O repórter de guerra Orkhan Dzhemal, o documentarista Alexander Rastorguyev e o cinegrafista Kirill Radchenko foram mortos na terça-feira (31) durante uma blitz rodoviária perto de Sibut, centro do país, por homens armados, segundo fontes locais e russas.
Eles colaboravam com o Centro de Gestão de Investigações, um projeto lançado pelo magnata e opositor russo no exílio Mikhail Khodorkovsky.
Os três chegaram em 27 de julho ao país para fazer imagens sobre as atividades da empresa militar privada Wagner, informou o organismo em seu Facebook.
Moscou abriu uma investigação para determinar as circunstâncias exatas das mortes.
Na rede independente Dojd, a editora-chefe adjunta do Centro de Gestão de Investigações, Anastasia Gorshkova, indicou que os jornalistas tentaram entrar em uma base no domingo, na qual iriam encontrar funcionários da Wagner.
Eles tiveram o acesso negado, porque não possuíam autorização do Ministério da Defesa local, apesar de contarem com a assessoria do "consultor da ONU" em seus deslocamentos.
Segundo a porta-voz da diplomacia russa Maria Zakharova, os jornalistas não informaram as autoridades russas de sua presença na República Centro-Africana.
"A viagem foi declarada como turística", acrescentou, falando à cadeia Rossia 24.
Desde o início de 2018, a Rússia posiciona militares na República Centro-Africana, entregando armas ao Exército nacional e se encarregando da segurança do presidente Faustin-Archange Touadera.
Moscou conseguiu uma autorização de exceção da ONU para vender armas ao regime e também para treinar dois batalhões militarmente —cerca de 1.300 homens— do Exército.
Apesar de oficialmente o programa russo visar ao treinamento do Exército, Moscou também pretende reforçar sua influência em um país rico em recursos como diamantes, ouro, urânio e madeira.
O grupo Wagner
Discreto, poderoso e às vezes incontrolável, o grupo Wagner defende os interesses do Kremlin em conflitos como o da Síria, apesar das negativas russas.
O grupo foi criado por um ex-oficial do GRU, os serviços da Inteligência militar russo, Dmitri Utkin.
As empresas militares privadas, que não possuem existência legal, estão proibidas na Rússia.
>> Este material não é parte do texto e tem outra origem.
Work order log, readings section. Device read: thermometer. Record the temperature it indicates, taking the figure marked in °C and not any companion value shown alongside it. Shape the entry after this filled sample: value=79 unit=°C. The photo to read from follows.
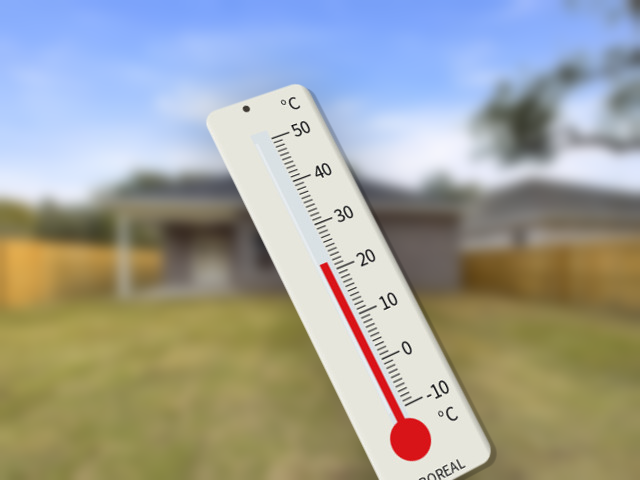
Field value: value=22 unit=°C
A Wagner estava envolvida desde 2014 nos combates do leste da Ucrânia junto aos separatistas pró-russos, segundo a imprensa e os serviços ucranianos.
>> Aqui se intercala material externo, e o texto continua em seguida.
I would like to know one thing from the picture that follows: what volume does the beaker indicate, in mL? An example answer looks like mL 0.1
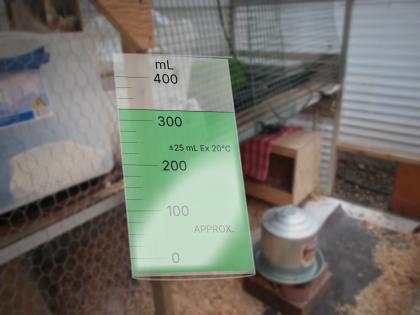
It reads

Na Síria, atuaram em paralelo ao Exército russo, que desde 2015 atua em apoio ao regime de Bashar al-Assad e teve um papel destacado na reconquista da cidade antiga de Palmira.
Em fevereiro, Moscou reconheceu a morte de cinco cidadãos russos e dezenas de feridos que se encontravam na Síria "por iniciativa própria" em um ataque dos EUA em Deir Ezzor. A imprensa identificou todos como membros da Wagner.
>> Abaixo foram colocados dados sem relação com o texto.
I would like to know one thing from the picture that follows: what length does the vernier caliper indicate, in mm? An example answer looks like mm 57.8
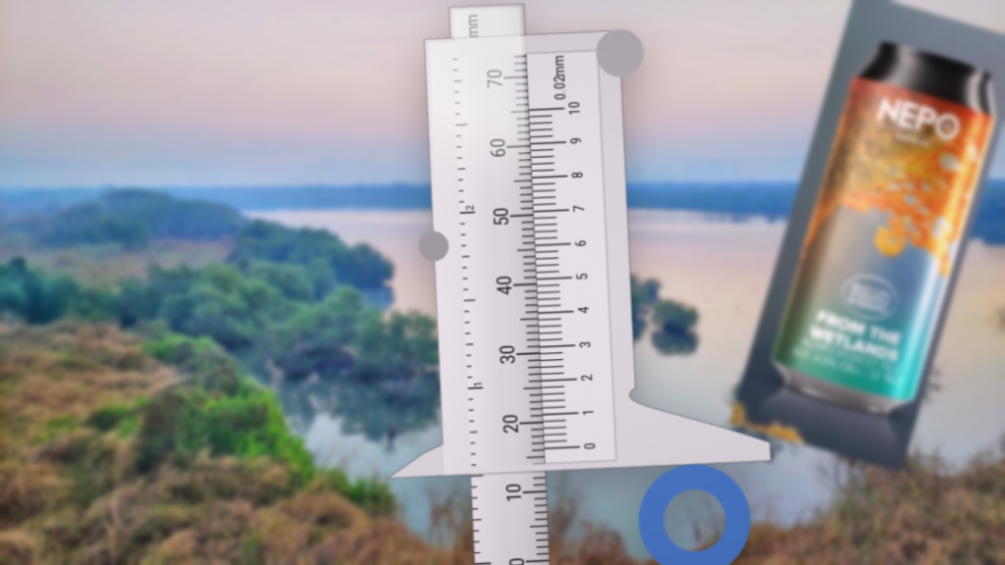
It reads mm 16.2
O grupo seria financiado por Evgueni Prigojin, um empresário ligado a Vladimir Putin e que fez fortuna na construção, antes de fechar contratos com o Exército e com o governo russos.
Atualmente, a Justiça americana o acusa de estar por trás de uma "máquina de trolls", supostamente originária das mensagens virais espalhadas na Internet para favorecer Donald Trump durante a campanha presidencial de 2016.
Mas, segundo especialistas, por causa das tensões com o Exército russo no território sírio, a Wagner teria perdido a confiança do Ministério da Defesa e, por isso, o grupo estaria procurando assinar outros contratos, especialmente com Damasco.
Segundo Pavel Baev, do Instituto Francês de Relações Internacionais (Ifri), este Exército das sombras permite "negar a amplitude da presença russa na Síria e minimizar as perdas, mas o problema com os ativos da Wagner é que nunca são totalmente controláveis".
Para o especialista militar Pavel Felguenhauer, no entanto, "a Rússia não tem qualquer interesse geopolítico na República Centro-Africana, ao contrário da Síria".
"A Wagner provavelmente quer ganhar dinheiro lá", completou.
"Mas, sem a aprovação do Kremlin, a Wagner não teria ido para a República Centro-Africana", alerta.